開花した野生型のキク(左)と、過剰な「アンチフロリゲン」によって花が咲かないキク
(提供:農研機構 花き研究所)

農業・食品産業技術総合研究機構花き研究所(茨城県つくば市)と香川大学の研究チームは、キクの花が不適切な季節に咲かないように開花を抑制する植物ホルモンと、その遺伝子を発見したと発表した。キクは一日のうち昼が短くなると咲き出す“短日”植物で、花を咲かせるホルモンとの組み合わせで、開花時期が決められていることも分かった。

植物は葉で日照時間の長短を認識し、開花のための植物ホルモンも葉で作られるという仮説が1936年に提唱されていた。その後、開花を決める植物ホルモンには、花を咲かせるホルモンと花を咲かせないように働くホルモンの2種類があると考えられた。2007年に、花を咲かせるホルモン「フロリゲン」の正体が奈良先端科学技術大学院大学の島本功教授らによって明らかにされたが、花を咲かせないように働くホルモン「アンチフロリゲン」については不明だった。

研究チームは、キクの植物体から、花の咲かない時期に、一日の昼が“長い”条件でよく働いている遺伝子を分離した。開花する短日条件でこの遺伝子を働かせ、特有のタンパク質を作らせたところ、キクは花を咲かせなかった。
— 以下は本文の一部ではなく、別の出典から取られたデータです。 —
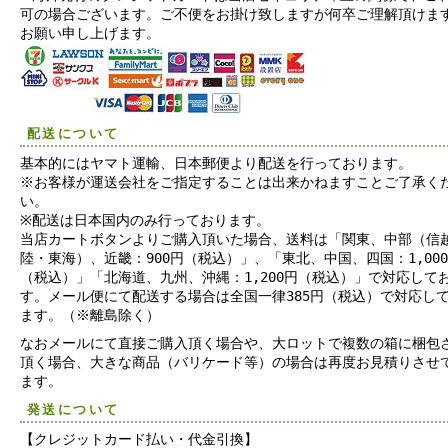
可の場合ございます。ご不便をお掛け致しますが何卒ご理解頂けま
お願い申し上げます。
配送について
基本的にはヤマト運輸、日本郵便より配送を行っております。
※お客様が運送会社をご指定することは出来かねますことご了承く
い。
※配送は日本国内のみ行っております。
当店カートボタンよりご購入頂いた場合、送料は「関東、中部（信
陸・東海）、近畿：900円（税込）」、「東北、中国、四国：1,00
（税込）」「北海道、九州、沖縄：1,200円（税込）」で対応して
す。メール便にて配送する場合は全国一律385円（税込）で対応し
ます。（※離島除く）
なおメールにて直接ご購入頂く場合や、大ロットで複数の箱に梱包
頂く場合、大きな商品（バリケード等）の場合は再度お見積りさせ
ます。
発送について
【クレジットカード払い・代金引換】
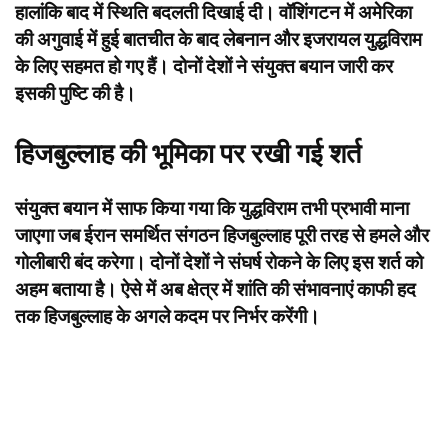
हालांकि बाद में स्थिति बदलती दिखाई दी। वॉशिंगटन में अमेरिका
की अगुवाई में हुई बातचीत के बाद लेबनान और इजरायल युद्धविराम
के लिए सहमत हो गए हैं। दोनों देशों ने संयुक्त बयान जारी कर
इसकी पुष्टि की है।
हिजबुल्लाह की भूमिका पर रखी गई शर्त
संयुक्त बयान में साफ किया गया कि युद्धविराम तभी प्रभावी माना
जाएगा जब ईरान समर्थित संगठन हिजबुल्लाह पूरी तरह से हमले और
गोलीबारी बंद करेगा। दोनों देशों ने संघर्ष रोकने के लिए इस शर्त को
अहम बताया है। ऐसे में अब क्षेत्र में शांति की संभावनाएं काफी हद
तक हिजबुल्लाह के अगले कदम पर निर्भर करेंगी।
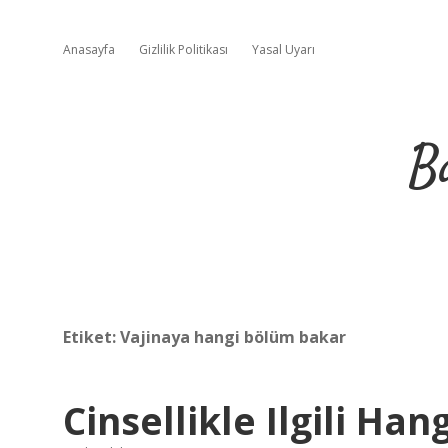
Anasayfa
Gizlilik Politikası
Yasal Uyarı
B
Etiket:
Vajinaya hangi bölüm bakar
Cinsellikle Ilgili Ha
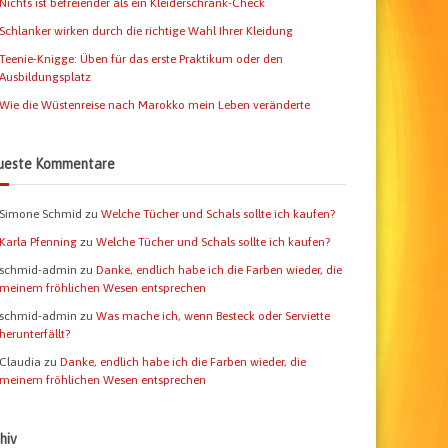
Nichts ist befreiender als ein Kleiderschrank-Check
Schlanker wirken durch die richtige Wahl Ihrer Kleidung
Teenie-Knigge: Üben für das erste Praktikum oder den
Ausbildungsplatz
Wie die Wüstenreise nach Marokko mein Leben veränderte
ueste Kommentare
Simone Schmid
zu
Welche Tücher und Schals sollte ich kaufen?
Karla Pfenning
zu
Welche Tücher und Schals sollte ich kaufen?
schmid-admin
zu
Danke, endlich habe ich die Farben wieder, die
meinem fröhlichen Wesen entsprechen
schmid-admin
zu
Was mache ich, wenn Besteck oder Serviette
herunterfällt?
Claudia
zu
Danke, endlich habe ich die Farben wieder, die
meinem fröhlichen Wesen entsprechen
hiv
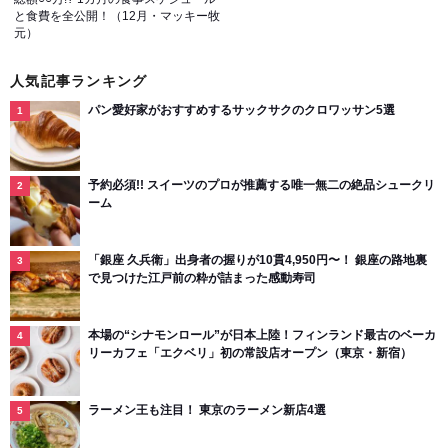
と食費を全公開！（12月・マッキー牧
元）
人気記事ランキング
パン愛好家がおすすめするサックサクのクロワッサン5選
予約必須!! スイーツのプロが推薦する唯一無二の絶品シュークリ
ーム
「銀座 久兵衛」出身者の握りが10貫4,950円〜！ 銀座の路地裏
で見つけた江戸前の粋が詰まった感動寿司
本場の“シナモンロール”が日本上陸！フィンランド最古のベーカ
リーカフェ「エクベリ」初の常設店オープン（東京・新宿）
ラーメン王も注目！ 東京のラーメン新店4選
このタンパク質は主に葉で作られ、茎の先端に長距離移動するが、茎の先端での開花も抑制することから、アンチフロリゲンの遺伝子だと分かった。

通常のフロリゲンは、茎の先端に移動すると「FD」というタンパク質と結合し、花芽を作る遺伝子群を誘導するが、アンチフロリゲンの量が多いと、フロリゲンの作用は抑えられ、これらの遺伝子群の働きも抑えられることも分かった。

一般にキクは秋に咲く花だが、切り花の“持ち”の長さや出荷時期を調整するために、夜間に照明を当てて開花を抑える「暗期中断」という方法で電照栽培が行われている。実験の結果、葉にある赤色光の受容体がセンサーとして働き、暗期開始後、一定時間だけ赤色光が当たるとアンチフロリゲンの遺伝子が働き、開花が抑えられるのだという。
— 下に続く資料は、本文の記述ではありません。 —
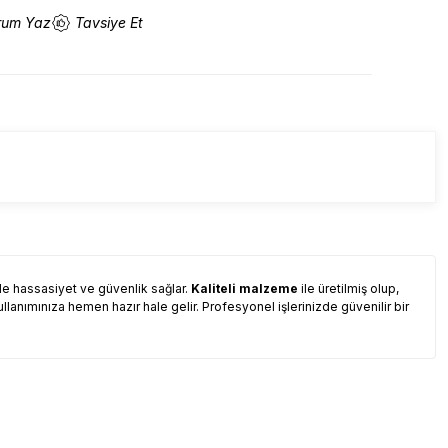
rum Yaz
Tavsiye Et
e hassasiyet ve güvenlik sağlar.
Kaliteli malzeme
ile üretilmiş olup,
llanımınıza hemen hazır hale gelir. Profesyonel işlerinizde güvenilir bir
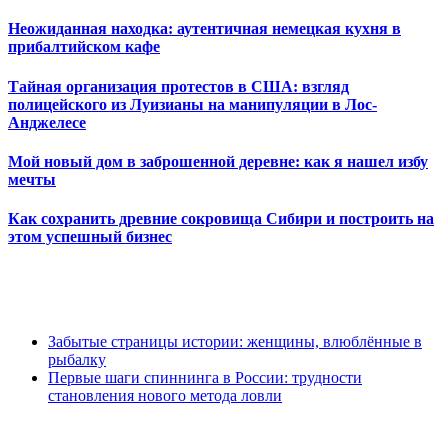
Неожиданная находка: аутентичная немецкая кухня в
прибалтийском кафе
Тайная организация протестов в США: взгляд
полицейского из Луизианы на манипуляции в Лос-
Анджелесе
Мой новый дом в заброшенной деревне: как я нашел избу
мечты
Как сохранить древние сокровища Сибири и построить на
этом успешный бизнес
Забытые страницы истории: женщины, влюблённые в
рыбалку
Первые шаги спиннинга в России: трудности
становления нового метода ловли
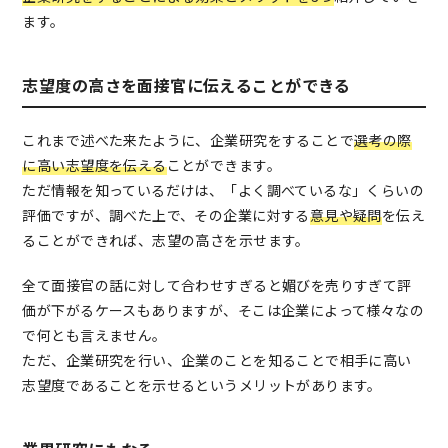
ます。
志望度の高さを面接官に伝えることができる
これまで述べた来たように、企業研究をすることで
選考の際
に高い志望度を伝える
ことができます。
ただ情報を知っているだけは、「よく調べているな」くらいの
評価ですが、調べた上で、その企業に対する
意見や疑問
を伝え
ることができれば、志望の高さを示せます。
全て面接官の話に対して合わせすぎると媚びを売りすぎて評
価が下がるケースもありますが、そこは企業によって様々なの
で何とも言えません。
ただ、企業研究を行い、企業のことを知ることで相手に高い
志望度であることを示せるというメリットがあります。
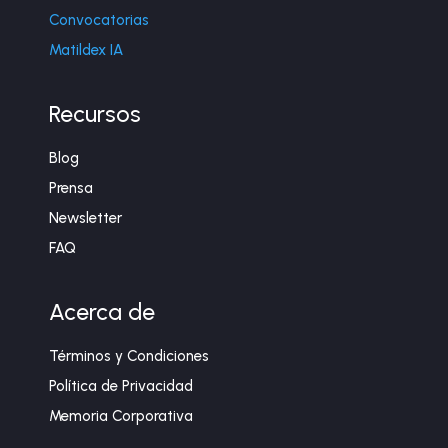
Convocatorias
Matildex IA
Recursos
Blog
Prensa
Newsletter
FAQ
Acerca de
Términos y Condiciones
Política de Privacidad
Memoria Corporativa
開花を促すホルモンと抑制するホルモンが明らかになったことで、開花時期を自由に制御する技術の開発や、農作物の安定生産にもつながるとみられる。

研究論文“The gated induction system of a systemic floral inhibitor, antiflorigen, determines obligate short-day flowering in chrysanthemums”は「米国科学アカデミー紀要(PNAS)」(オンライン版)に掲載された。